Lee has said that The Fever King was personal, especially in the way it draws on questions of Jewish identity, intergenerational trauma, and abuse. Time spent in Sweden, including a jarring encounter with open neo-Nazi protest, fed into the book's anger and urgency. The result is YA science fiction and fantasy that cares about systems, but never forgets the people caught inside them.
Then Lee shifted gears, but not by much.
A Lesson in Vengeance moves into dark academia, with a haunted girls' school, queer desire, and a narrator trying to sort out grief from obsession. A Shot in the Dark, Lee's adult romance, heads to Brooklyn and follows an ex-Orthodox Jewish photographer and a trans artist whose connection is tangled up with art, addiction, faith, and recovery. Different genres, same interest in damaged people trying to tell the truth about themselves.

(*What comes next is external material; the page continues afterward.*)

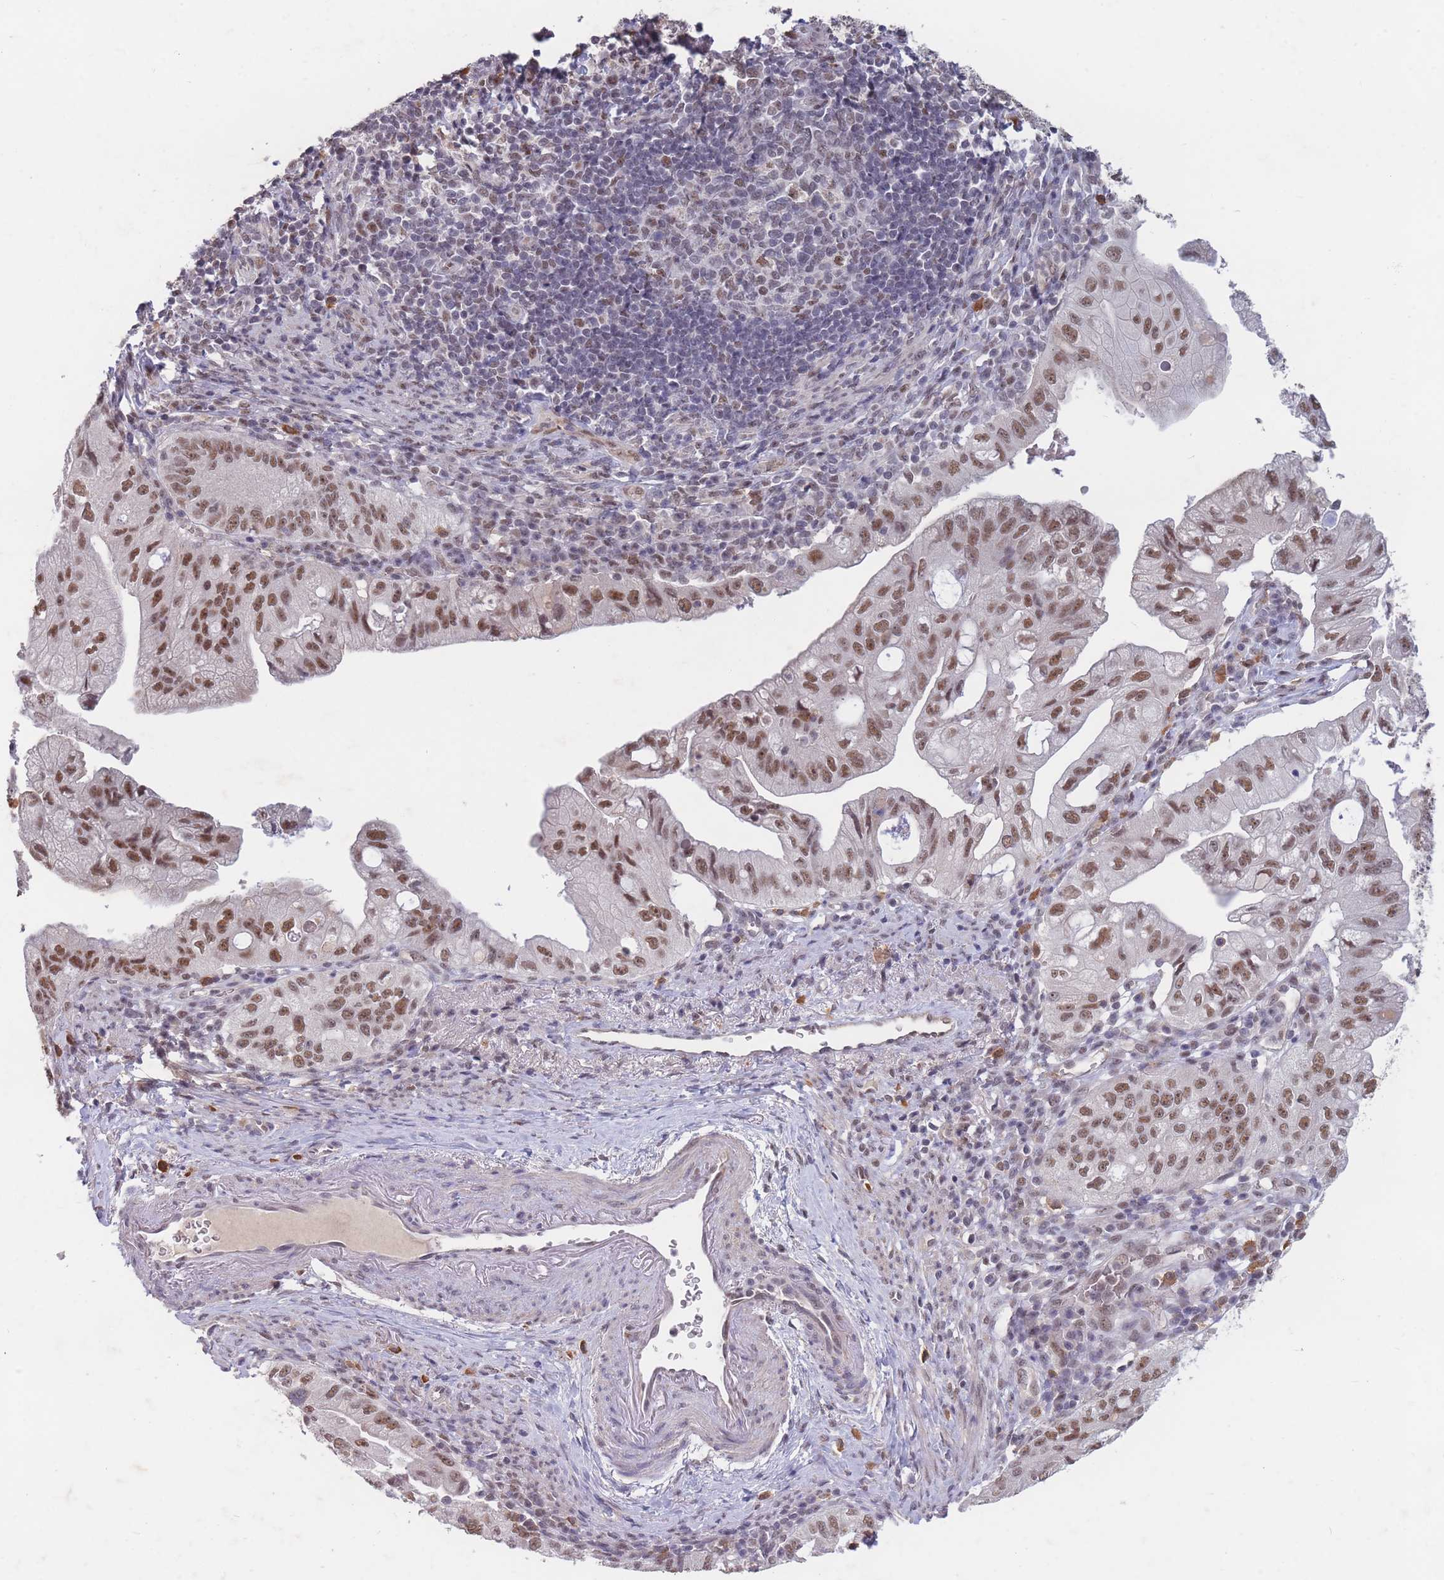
{"staining": {"intensity": "moderate", "quantity": ">75%", "location": "cytoplasmic/membranous,nuclear"}, "tissue": "pancreatic cancer", "cell_type": "Tumor cells", "image_type": "cancer", "snomed": [{"axis": "morphology", "description": "Adenocarcinoma, NOS"}, {"axis": "topography", "description": "Pancreas"}], "caption": "A photomicrograph of human pancreatic cancer stained for a protein reveals moderate cytoplasmic/membranous and nuclear brown staining in tumor cells.", "gene": "SNRPA1", "patient": {"sex": "male", "age": 70}}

Readers who like Lee usually seem to come for that mix, sharp high-concept setups, queer characters, moral gray areas, and a willingness to sit with messy feelings instead of cleaning them up too fast. There are villains who charm, survivors who make bad choices, and relationships that matter because they change the stakes, not because they make the plot nicer. Even the companion Feverwake novellas, The Stars and Everything in Between and The Traitor's Crown, stay focused on aftermath, history, and the emotional cost of power.
These days Lee lives in Colorado with a partner, children, and two energetic pets. When not writing, Lee has said the off-page life includes cooking elaborate meals, hiking, and fussing over houseplants. It sounds like a pretty good setup for someone who writes books that are dark on the page, but very alive underneath.